We found evidence of late season tomato and potato blight in our garden early this evening. We are in good company as the blight has impacted farms and gardens throughout New England this year. We've been hearing of others who have lost their much loved tomatoes too early in the season to enjoy a single juicy red ripe delicious beauty. This morning at the farmer's market, we talked with a farmer who lost his entire crop overnight earlier this year. He repeated what we've read in the paper; that a large supplier out of Alabama sent diseased plants north this spring supplying big box stores with starts. Unsuspecting gardeners planted these starts and then the rain started, and continued to fall for much of June and July creating perfect conditions for the blight to spread, and it has spread far and wide.
This topic has been filed under "really interesting" in our minds; we've discussed it at length. It illustrates interconnected issues including global warming, industrial agriculture vs buying local, and crucially, will we be eating tomatoes this year?
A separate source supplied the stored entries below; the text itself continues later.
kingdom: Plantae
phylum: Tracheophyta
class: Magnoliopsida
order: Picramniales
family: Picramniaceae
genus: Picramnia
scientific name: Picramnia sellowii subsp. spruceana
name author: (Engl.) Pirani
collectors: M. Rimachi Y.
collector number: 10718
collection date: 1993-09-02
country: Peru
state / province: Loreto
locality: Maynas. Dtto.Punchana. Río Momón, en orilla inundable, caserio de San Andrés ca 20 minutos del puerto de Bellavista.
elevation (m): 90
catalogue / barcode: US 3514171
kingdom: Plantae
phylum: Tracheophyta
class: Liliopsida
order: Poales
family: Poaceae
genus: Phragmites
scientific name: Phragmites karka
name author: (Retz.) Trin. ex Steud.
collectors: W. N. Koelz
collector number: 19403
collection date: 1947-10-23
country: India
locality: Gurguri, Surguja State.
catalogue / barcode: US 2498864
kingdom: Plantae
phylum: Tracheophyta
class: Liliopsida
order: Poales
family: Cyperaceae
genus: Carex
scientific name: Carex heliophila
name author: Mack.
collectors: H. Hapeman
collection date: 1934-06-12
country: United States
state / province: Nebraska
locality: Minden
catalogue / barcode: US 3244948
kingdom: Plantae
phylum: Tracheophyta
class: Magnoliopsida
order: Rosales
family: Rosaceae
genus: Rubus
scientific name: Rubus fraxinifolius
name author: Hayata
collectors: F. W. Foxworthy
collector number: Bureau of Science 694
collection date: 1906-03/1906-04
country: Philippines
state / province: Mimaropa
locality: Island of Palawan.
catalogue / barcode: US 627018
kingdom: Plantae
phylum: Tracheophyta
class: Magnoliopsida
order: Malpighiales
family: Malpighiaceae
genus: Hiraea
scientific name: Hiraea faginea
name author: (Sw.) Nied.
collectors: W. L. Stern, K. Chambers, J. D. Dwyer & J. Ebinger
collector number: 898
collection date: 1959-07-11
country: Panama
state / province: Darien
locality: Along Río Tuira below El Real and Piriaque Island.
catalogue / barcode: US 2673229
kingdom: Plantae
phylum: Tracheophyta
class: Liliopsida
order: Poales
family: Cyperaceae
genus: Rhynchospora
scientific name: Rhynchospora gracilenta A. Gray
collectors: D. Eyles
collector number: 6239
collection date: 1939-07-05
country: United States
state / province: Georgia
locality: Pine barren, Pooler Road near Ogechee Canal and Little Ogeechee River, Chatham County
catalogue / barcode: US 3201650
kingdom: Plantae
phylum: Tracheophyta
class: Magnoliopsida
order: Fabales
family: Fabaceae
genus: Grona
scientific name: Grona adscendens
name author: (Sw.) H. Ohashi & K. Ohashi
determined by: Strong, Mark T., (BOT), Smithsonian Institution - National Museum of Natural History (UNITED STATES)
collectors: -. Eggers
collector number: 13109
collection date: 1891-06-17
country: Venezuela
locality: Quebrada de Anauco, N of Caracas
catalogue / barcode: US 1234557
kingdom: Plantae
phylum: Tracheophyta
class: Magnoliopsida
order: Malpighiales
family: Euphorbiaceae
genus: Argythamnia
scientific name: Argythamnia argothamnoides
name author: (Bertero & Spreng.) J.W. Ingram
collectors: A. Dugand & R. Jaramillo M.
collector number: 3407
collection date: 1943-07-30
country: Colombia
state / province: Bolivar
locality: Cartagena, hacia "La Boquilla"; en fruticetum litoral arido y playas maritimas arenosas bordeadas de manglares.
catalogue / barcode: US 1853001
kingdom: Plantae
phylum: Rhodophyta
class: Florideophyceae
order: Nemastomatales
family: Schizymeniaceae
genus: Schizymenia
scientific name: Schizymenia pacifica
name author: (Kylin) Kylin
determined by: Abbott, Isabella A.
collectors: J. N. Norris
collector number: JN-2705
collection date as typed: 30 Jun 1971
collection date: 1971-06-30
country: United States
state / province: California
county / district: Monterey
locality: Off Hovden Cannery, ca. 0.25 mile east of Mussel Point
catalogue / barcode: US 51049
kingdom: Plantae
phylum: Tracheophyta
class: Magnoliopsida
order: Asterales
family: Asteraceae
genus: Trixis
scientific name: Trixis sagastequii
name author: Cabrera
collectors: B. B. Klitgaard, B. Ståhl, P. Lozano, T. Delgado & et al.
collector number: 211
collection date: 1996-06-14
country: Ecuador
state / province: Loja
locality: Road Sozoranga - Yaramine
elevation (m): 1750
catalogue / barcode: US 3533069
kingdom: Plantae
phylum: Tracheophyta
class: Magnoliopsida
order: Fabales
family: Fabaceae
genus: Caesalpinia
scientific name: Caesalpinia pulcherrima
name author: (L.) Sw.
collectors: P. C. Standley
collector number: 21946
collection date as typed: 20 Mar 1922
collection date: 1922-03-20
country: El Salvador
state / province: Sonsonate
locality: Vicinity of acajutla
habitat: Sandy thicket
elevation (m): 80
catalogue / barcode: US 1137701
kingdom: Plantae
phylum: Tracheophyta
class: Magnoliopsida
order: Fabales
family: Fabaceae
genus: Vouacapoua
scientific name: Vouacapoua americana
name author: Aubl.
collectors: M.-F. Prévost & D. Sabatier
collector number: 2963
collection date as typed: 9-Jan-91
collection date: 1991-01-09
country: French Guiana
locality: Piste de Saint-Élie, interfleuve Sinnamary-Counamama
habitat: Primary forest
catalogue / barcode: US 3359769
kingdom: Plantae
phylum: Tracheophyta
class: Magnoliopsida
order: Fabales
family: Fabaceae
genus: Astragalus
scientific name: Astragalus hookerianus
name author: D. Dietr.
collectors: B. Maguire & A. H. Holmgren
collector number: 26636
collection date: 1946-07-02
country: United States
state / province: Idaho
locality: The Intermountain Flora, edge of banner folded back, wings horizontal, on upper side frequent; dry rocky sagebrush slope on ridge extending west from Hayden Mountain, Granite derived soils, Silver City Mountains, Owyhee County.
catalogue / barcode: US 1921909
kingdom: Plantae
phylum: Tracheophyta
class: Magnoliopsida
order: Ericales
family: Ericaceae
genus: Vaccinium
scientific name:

In response we cut off all of the greens from our potatoes and put them in plastic garbage bags. One plant was all mush and stunk! Another had a large patch of spore underneath the leaves. Otherwise the plants seemed okay and we hope we caught it early enough to save the tubers (the disease is systemic so it moves from leaves to stems to tubers/fruits). We removed two tomato plants and carefully removed impacted leaves from others. A Cornell website suggests that if we stay on top of it and it is sunny, we might be able to nurture the plants along. We'll see. We are very lucky in that a lot of our fruit is ready to pick and we have plan to can tomorrow.